In the Court of Appeal Scrutton, L J begins by referring to the artificiality of tax computations, 12TC lower half of page 243:
The Income Tax Acts have always been recognised as expressing the procedure by which you are to get at the taxable amount in a very artificial way. They have used the phrase ‘balance of profits and gains’ sometimes in the sense of gross profits before you make deductions, and sometimes in the sense of the net profits which arise after you have made the proper deductions. They have provided that the tax is to be assessed without other deductions than are ‘hereinafter’ allowed, but they have not inserted any provisions allowing deductions; they have inserted a series of provisions prohibiting deductions and in dealing with an enormous number of trades they have used very vague language as to the deductions which are not allowed. Now I take as one guidance at any rate is to what may be allowed two passages in two decisions in the House of Lords. In the Gresham Life Assurance Society v Styles, [1892] A.C. at page 323 (3TC at page 195), Lord Herschell says this:
‘The expression balance of the profits or gains is not a happy one; but the meaning obviously is the balance arrived at by setting against the receipts the expenditure necessary to earn them.’

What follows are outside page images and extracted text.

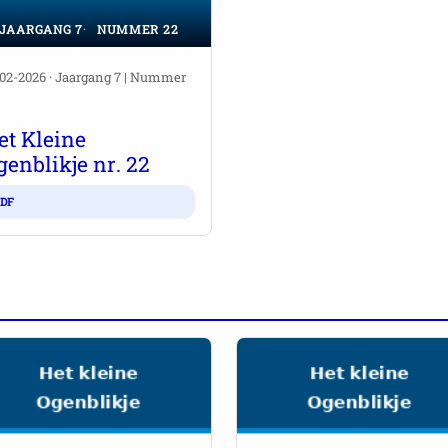
JAARGANG 7
NUMMER 22
-02-2026 · Jaargang 7 | Nummer
et Kleine
genblikje nr. 22
DF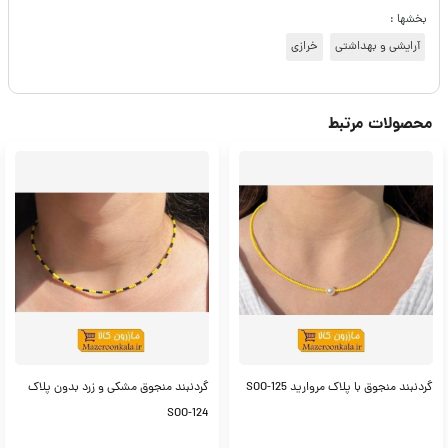
بخشها :
آرایشی و بهداشتی
خرازی
محصولات مرتبط
گردنبند منجوق با پلاک مروارید SOO-125
گردنبند منجوق مشکی و زرد بدون پلاک
SOO-124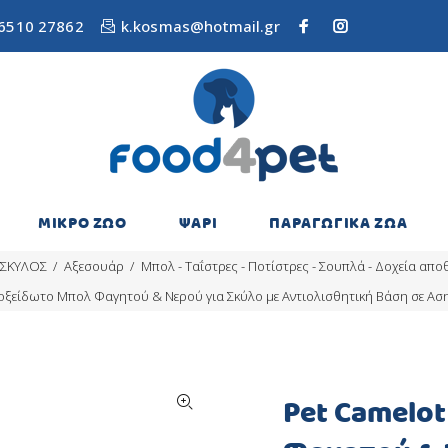
6510 27862
k.kosmas@hotmail.gr
ΜΙΚΡΟ ΖΩΟ
ΨΑΡΙ
ΠΑΡΑΓΩΓΙΚΑ ΖΩΑ
ΣΚΥΛΟΣ
Αξεσουάρ
Μπολ - Ταΐστρες - Ποτίστρες - Σουπλά - Δοχεία απ
οξείδωτο Μπολ Φαγητού & Νερού για Σκύλο με Αντιολισθητική Βάση σε Ασ
Pet Camelo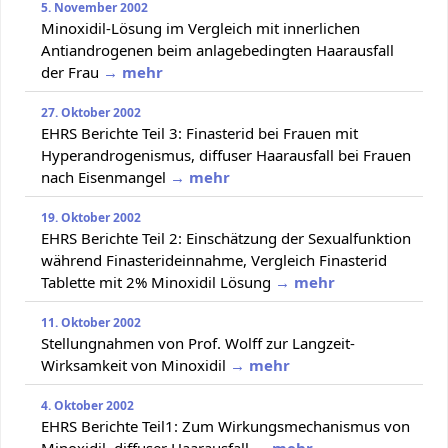
5. November 2002
Minoxidil-Lösung im Vergleich mit innerlichen
Antiandrogenen beim anlagebedingten Haarausfall
der Frau
→ mehr
27. Oktober 2002
EHRS Berichte Teil 3: Finasterid bei Frauen mit
Hyperandrogenismus, diffuser Haarausfall bei Frauen
nach Eisenmangel
→ mehr
19. Oktober 2002
EHRS Berichte Teil 2: Einschätzung der Sexualfunktion
während Finasterideinnahme, Vergleich Finasterid
Tablette mit 2% Minoxidil Lösung
→ mehr
11. Oktober 2002
Stellungnahmen von Prof. Wolff zur Langzeit-
Wirksamkeit von Minoxidil
→ mehr
4. Oktober 2002
EHRS Berichte Teil1: Zum Wirkungsmechanismus von
Minoxidil, diffuser Haarausfall
→ mehr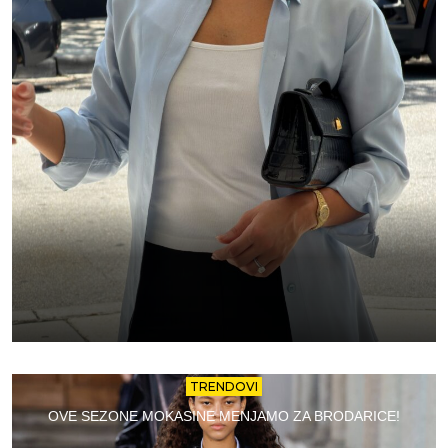
TRENDOVI
OVE SEZONE MOKASINE MENJAMO ZA BRODARICE!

Scrutton L J goes on to explain why the expenditure is not deductible, taking the view that they were unfortunate incidents after the profits had been earned, 12TC head of page 244:
…were these fines and expenditure necessary to earn the profits? Were these fines made or paid for the purpose of earning the profits? The answer seems to me obvious, that they were not, they were unfortunate incidents which followed after the profits had been earned. I quite follow that stating the matter in that way may leave some difficult questions for solution in other Cases. I do not wish to decide until I have heard the matter further argued, whether compensation paid in civil proceedings for carrying on business in a negligent way can or cannot be deducted from the profits, for I quite see that on the language that I have used questions may arise as to damages paid in civil proceedings.
Lord Hoffman in the case of McKnight v Sheppard [1999] 71TC419 explained the House of Lords rationale for not allowing punitive penalties, please see BIM37965.